Here is some code I have written so far, it relates to the second case
import sys
import random
import math
from PyQt4.QtGui import *
from PyQt4.QtCore import pyqtSlot
class Example(QWidget):
def __init__(self):
super(Example, self).__init__()
self.gx=1
self.gy=0
self.lbl=QLabel()
self.tlb = None
self.image = QImage(512, 512, QImage.Format_RGB32)
self.hbox = QHBoxLayout()
self.pixmap = QPixmap()
self.length = 1
self.initUI()
def mousePressEvent(self, QMouseEvent):
px = QMouseEvent.pos().x()
py = QMouseEvent.pos().y()
size = self.frameSize()
self.gx = px-size.width()/2
self.gy = py-size.height()/2
h = (self.gx**2+self.gy**2)**0.5
self.gx/=h
self.gy/=h
self.fillImage()
def wheelEvent(self,event):
self.length+=(event.delta()*0.001)
print(self.length)
def initUI(self):
self.hbox = QHBoxLayout(self)
self.pixmap = QPixmap()
self.move(300, 200)
self.setWindowTitle('Red Rock')
self.addedWidget = None
self.fillImage()
self.setLayout(self.hbox)
self.show()
def fillImage(self):
step = 128
for x in range(0, 512, step):
for y in range(0, 512, step):
rn = random.randrange(0, 360)
self.gx = math.cos(math.radians(rn))
self.gy = math.sin(math.radians(rn))
for x1 in range(0, step):
t = -1+(x1/step)*2
color = (1 - (3 - 2*abs(t))*t**2)
for y1 in range(0, step):
t1 = -1+(y1/step)*2
color1 = (1 - (3 - 2*abs(t1))*t1**2)
result = (255/2)+(color * color1 * (t*self.gx+t1*self.gy) )*(255/2)
self.image.setPixel(x+x1, y+y1, qRgb(result, result, result))
self.pixmap = self.pixmap.fromImage(self.image)
if self.lbl == None:
self.lbl = QLabel(self)
else:
self.lbl.setPixmap(self.pixmap)
if self.addedWidget == None:
self.hbox.addWidget(self.lbl)
self.addedWidget = True
self.repaint()
self.update()
def main():
app = QApplication(sys.argv)
ex = Example()
sys.exit(app.exec_())
if __name__ == '__main__':
main()
float Noise::perlin1D(glm::vec3 point, float frequency)
{
// map the point to the frequency space
point *= frequency;
// get the base integer the point exists on
int i0 = static_cast<int>(floorf(point.x));
// distance from the left integer to the point
float t0 = point.x - static_cast<float>(i0);
// distance from the right integer to the point
float t1 = t0 - 1.f;
// make sure the base integer is in the range of the hash function
i0 &= hashMask;
// get the right integer (already in range of the hash function)
int i1 = i0 + 1;
// choose a pseudorandom gradient for the left and the right integers
float g0 = gradients1D[hash[i0] & gradientsMask1D];
float g1 = gradients1D[hash[i1] & gradientsMask1D];
// take the dot product between our gradients and our distances to
// get the influence values. (gradients are more influential the closer they are to the point)
float v0 = g0 * t0;
float v1 = g1 * t1;
// map the point to a smooth curve with first and second derivatives of 0
float t = smooth(t0);
// interpolate our influence values along the smooth curve
return glm::mix(v0, v1, t) * 2.f;
}
here is a commented version of the code in question. But rewritten for c++. Obviously all credit goes to catlikecoding.
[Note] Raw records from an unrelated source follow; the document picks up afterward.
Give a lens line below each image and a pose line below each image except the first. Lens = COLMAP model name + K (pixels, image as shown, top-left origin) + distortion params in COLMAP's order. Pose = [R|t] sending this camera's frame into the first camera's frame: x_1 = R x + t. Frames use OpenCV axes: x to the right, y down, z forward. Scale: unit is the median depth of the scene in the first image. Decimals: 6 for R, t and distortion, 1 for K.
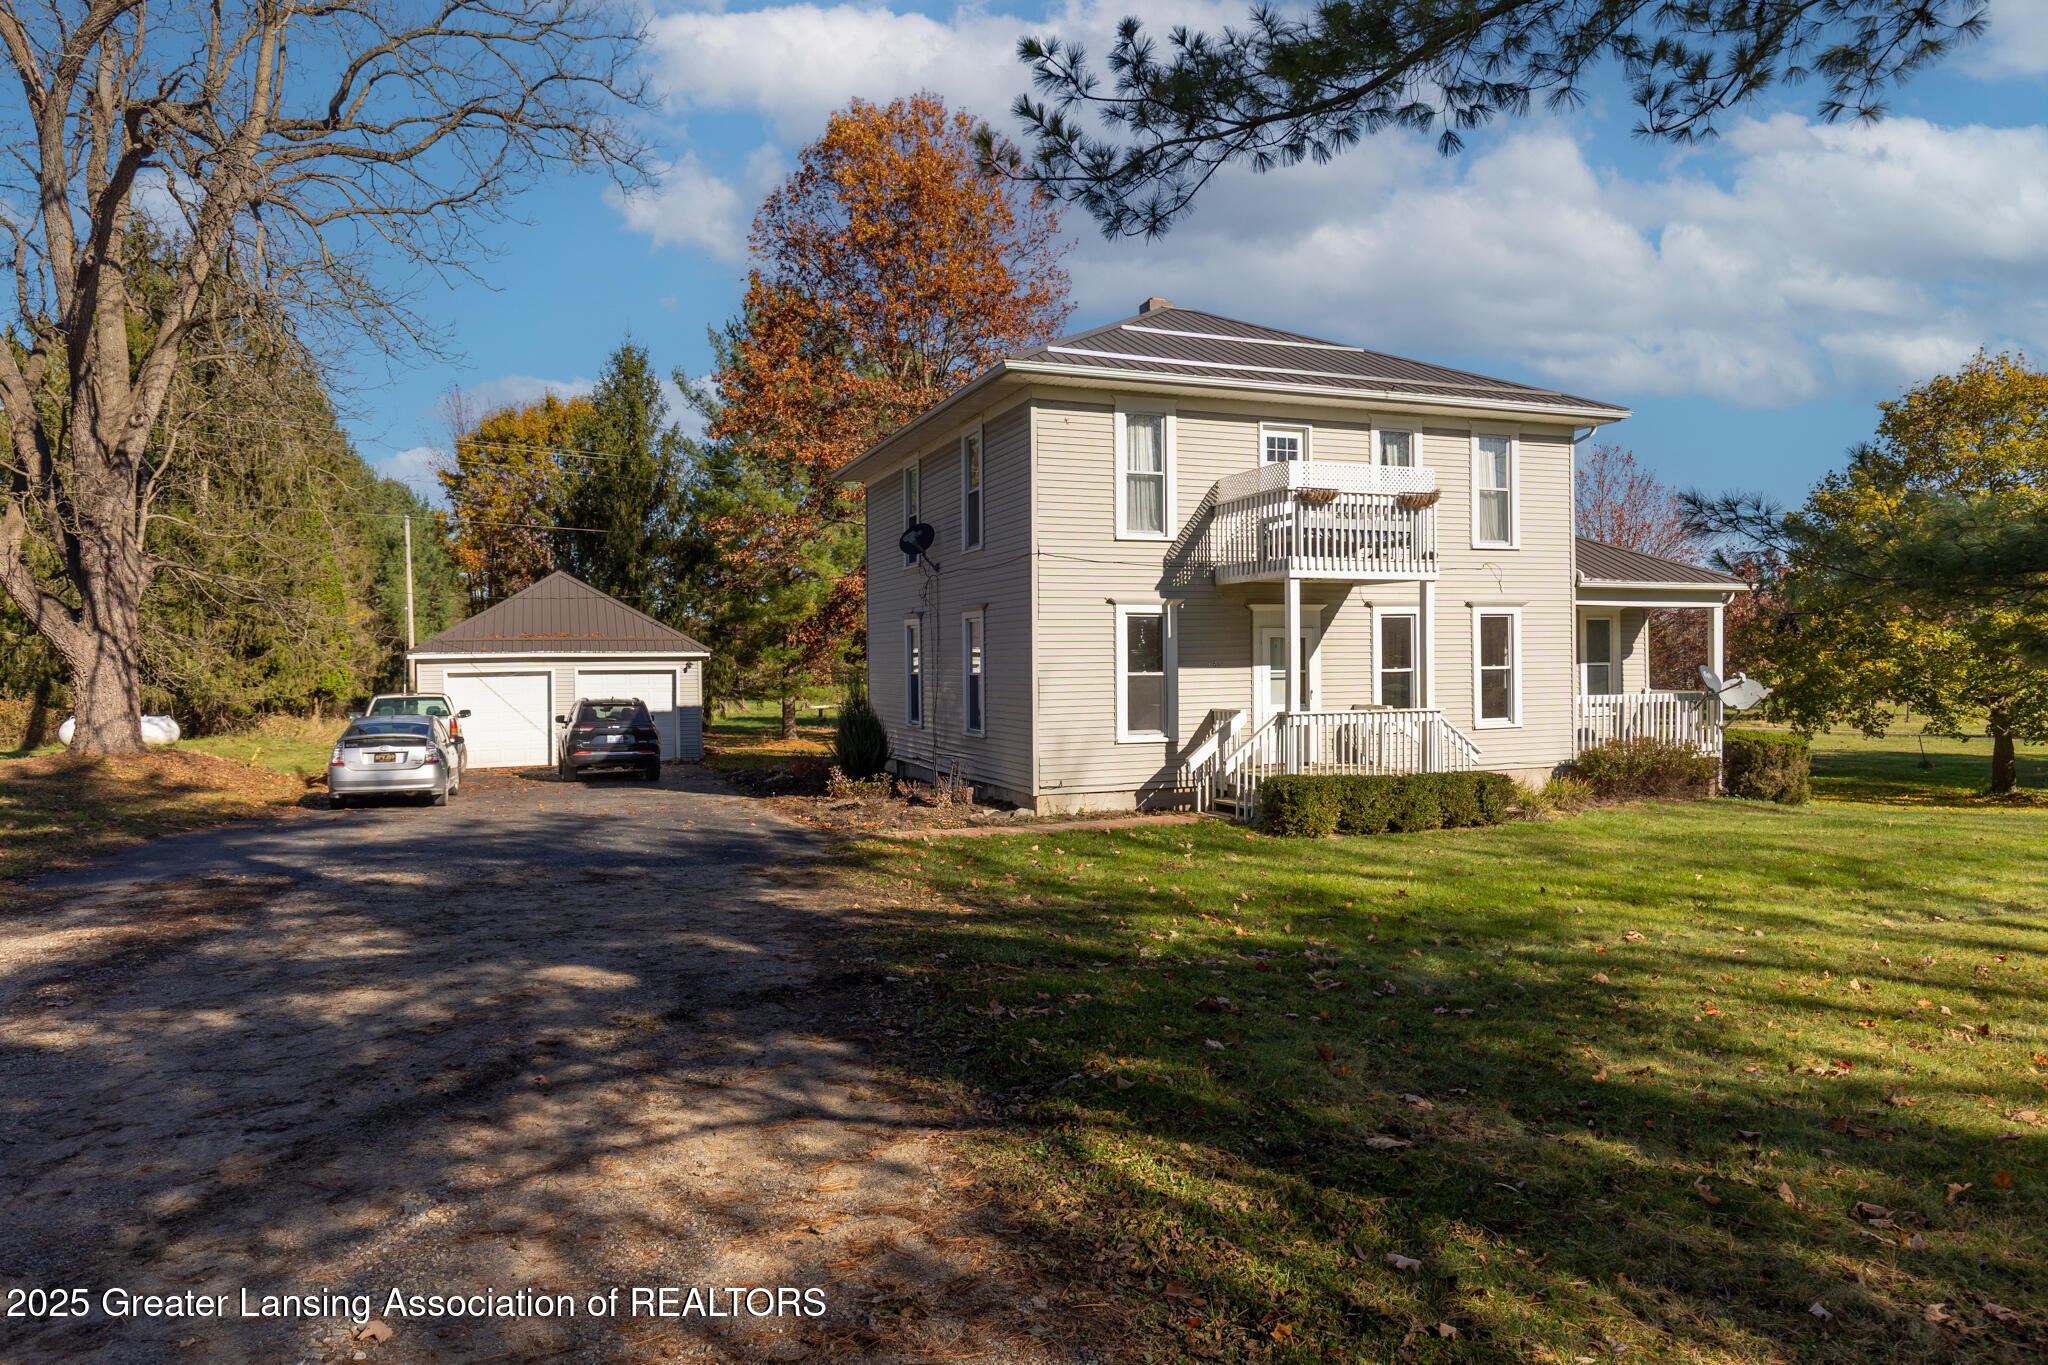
lens RADIAL K [[1249.2, 0, 1011.2], [0, 1249.2, 676.3], [0, 0, 1]] dist [-0.001327, -0.002957]
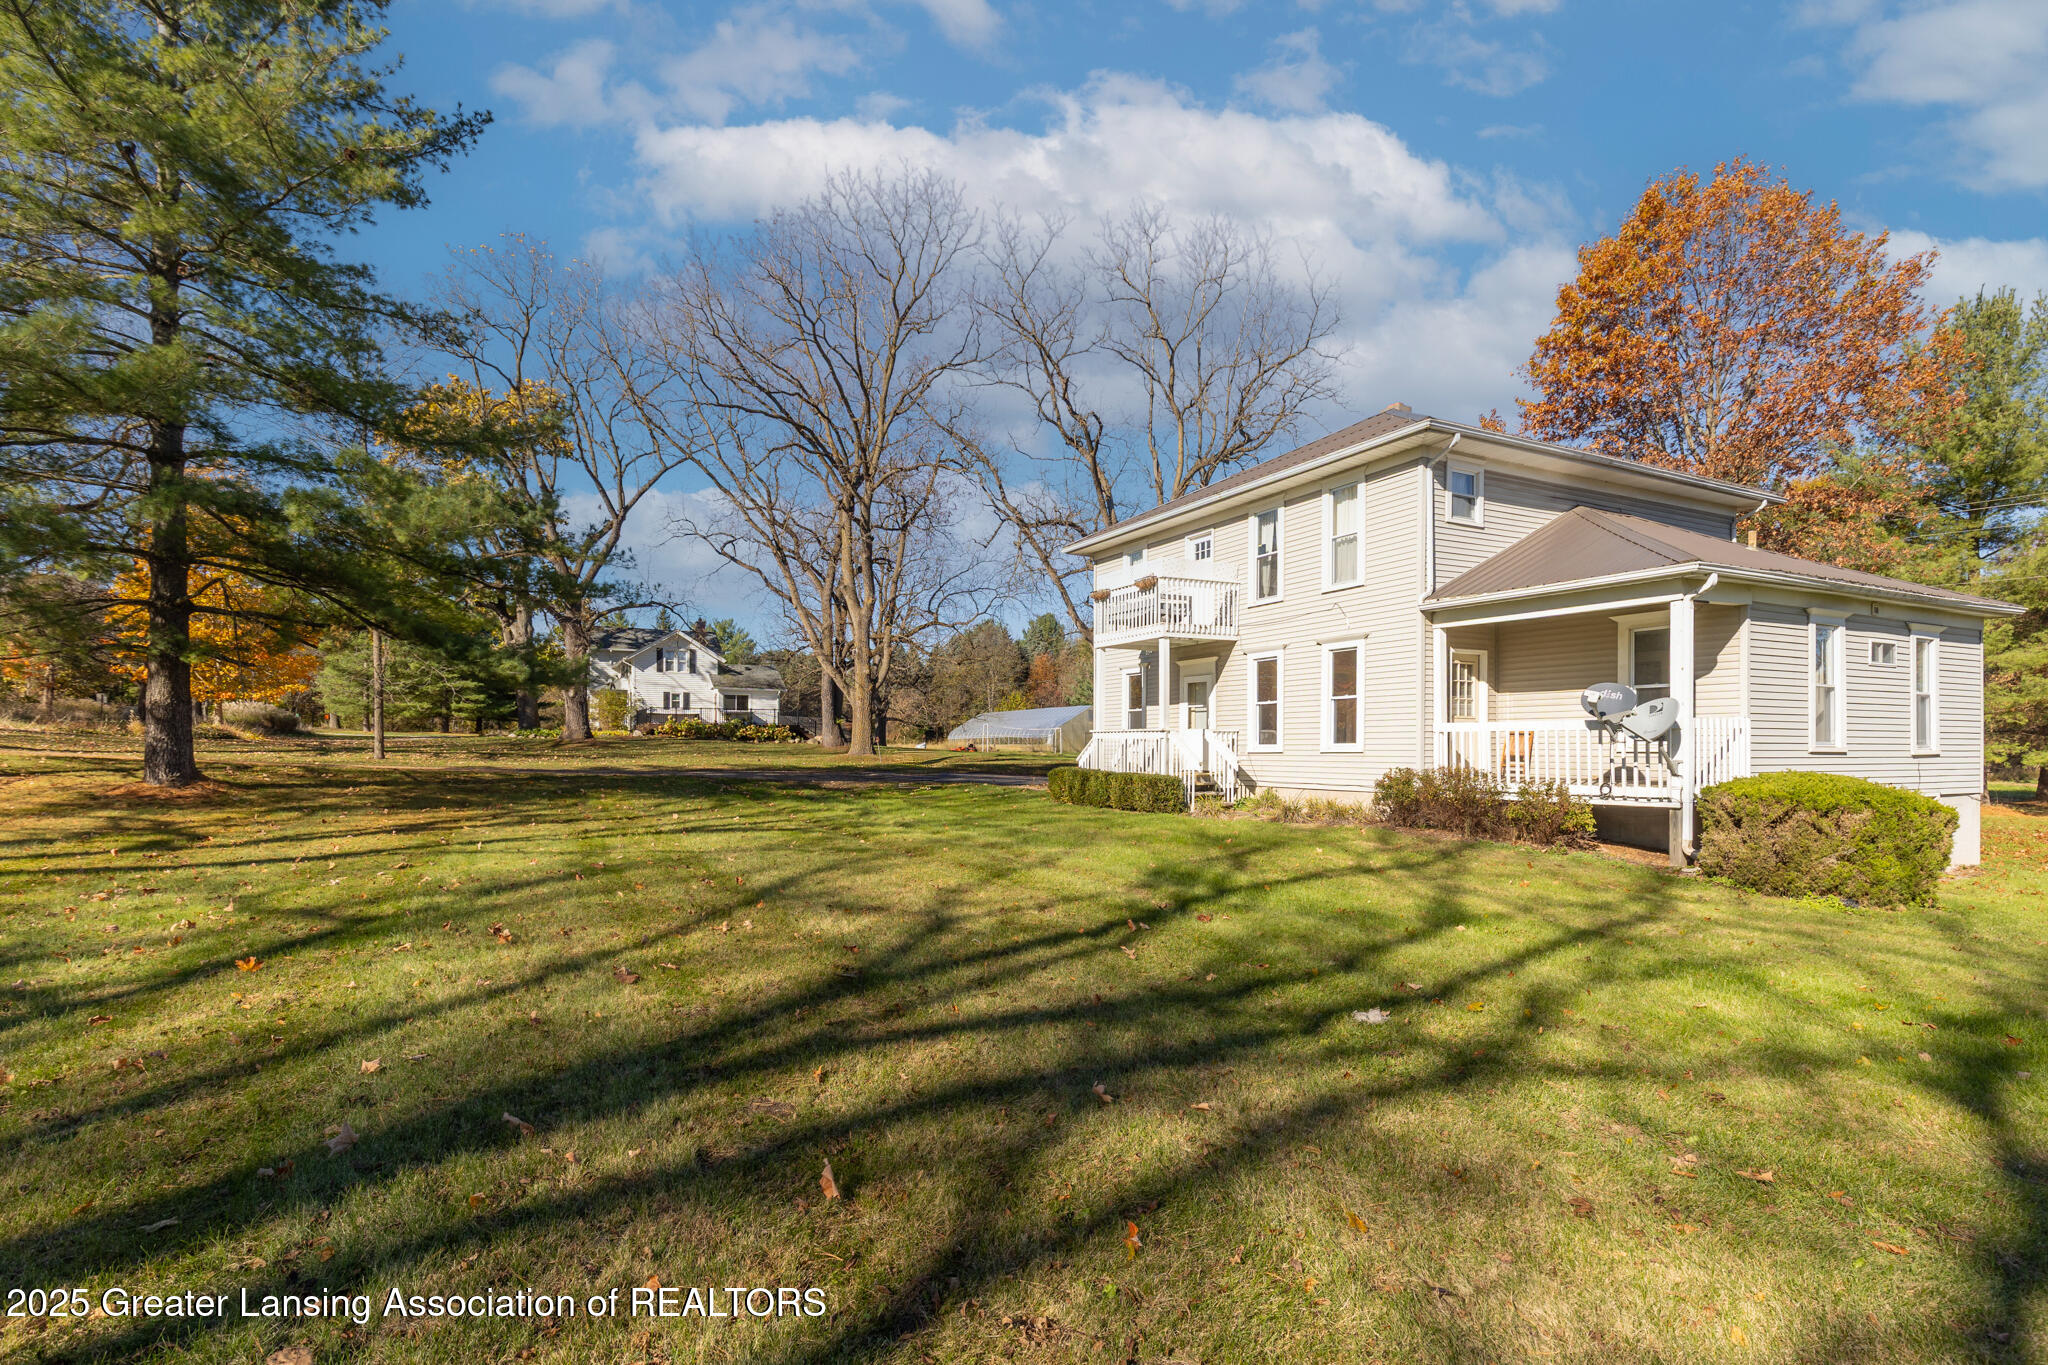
lens RADIAL K [[965.5, 0, 974.4], [0, 965.5, 749.1], [0, 0, 1]] dist [0.005802, 0.000247]
pose [[0.085892, 0.013126, -0.996218, 1.274125], [-0.013014, 0.999843, 0.012052, 0.034380], [0.996219, 0.011929, 0.086049, 0.638575]]
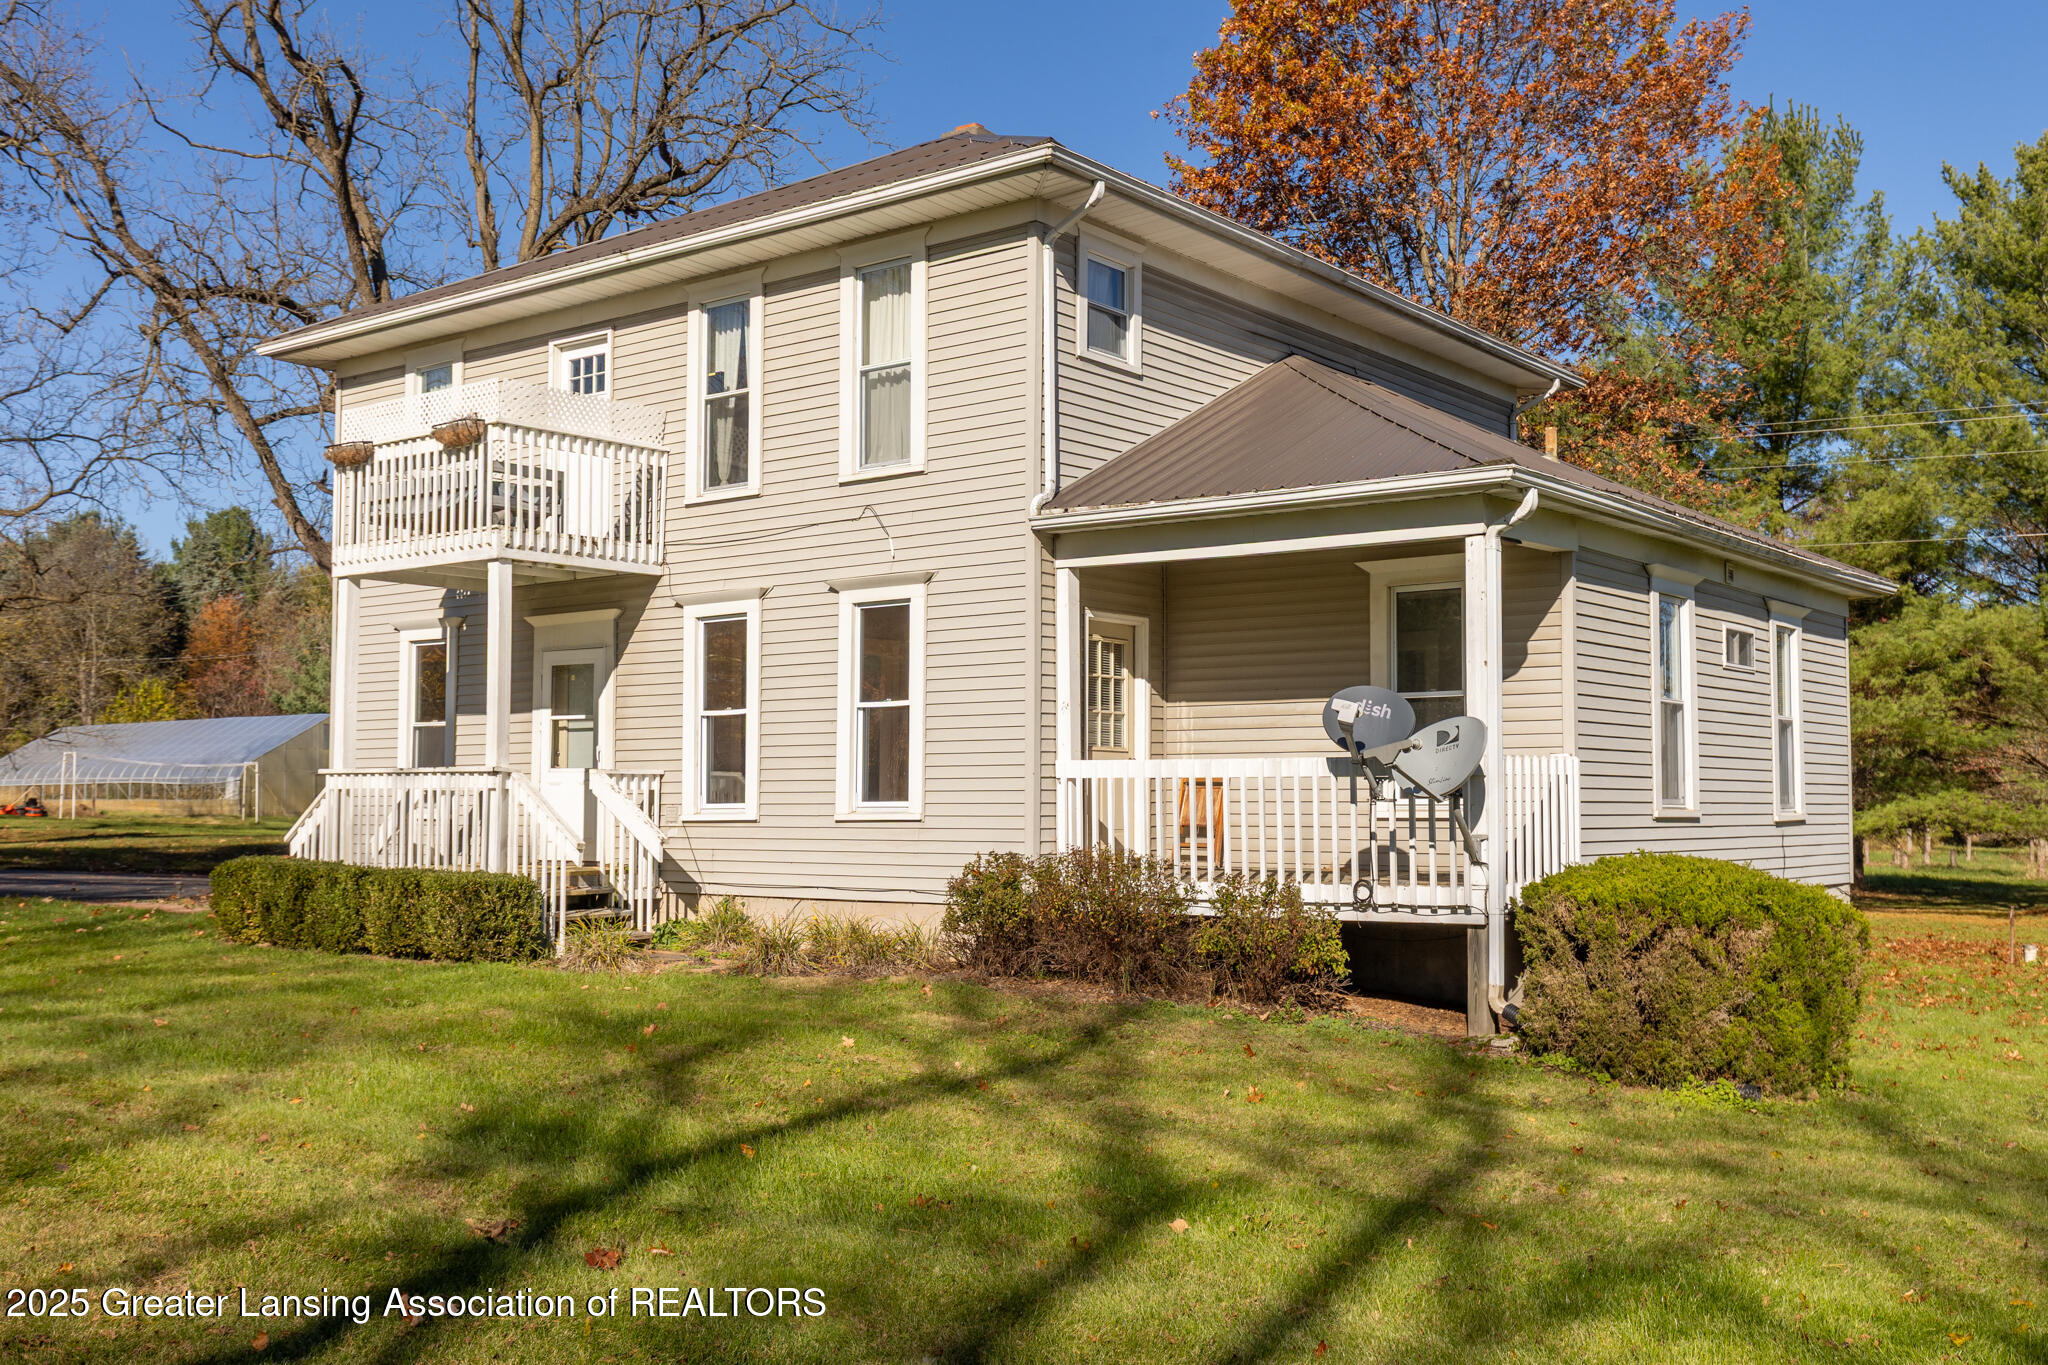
lens RADIAL K [[1988.4, 0, 1025.7], [0, 1988.4, 704.2], [0, 0, 1]] dist [0.025893, 0.000000]
pose [[0.515168, -0.032158, -0.856486, 1.192227], [-0.015174, 0.998797, -0.046628, 0.032701], [0.856955, 0.037018, 0.514060, 0.660098]]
We've given the function a point p. Let's assume the point p is fractional so for example if p is .25 then the integer to the left of p is 0 and the integer to the right of p is 1. Let's call these integers l and r respectively.
Then t0 is the distance from l to p and t1 is the distance from r to p. The distance is negative for t1 since you have to move in a negative direction to get from r to p.
If we continue on to the perlin noise part of this implementation g0 and g1 are pseudorandom gradients in 1 dimension. Once again gradient may be confusing here since g0 and g1 are floats, but a gradient is simply a direction and in one dimension you can only go positive or negative, so these gradients are +1 and -1. We take the dot product between the gradients and the distances, but in one dimension this is simply multiplication. The result of the dot product is the two floats v0 and v1. These are the influence values of our perlin noise implementation. Finally we smoothly interpolate between these influence values to produce a smooth noise function. Let me know if this helps! This perlin noise explanation was very helpful in my understanding of this code.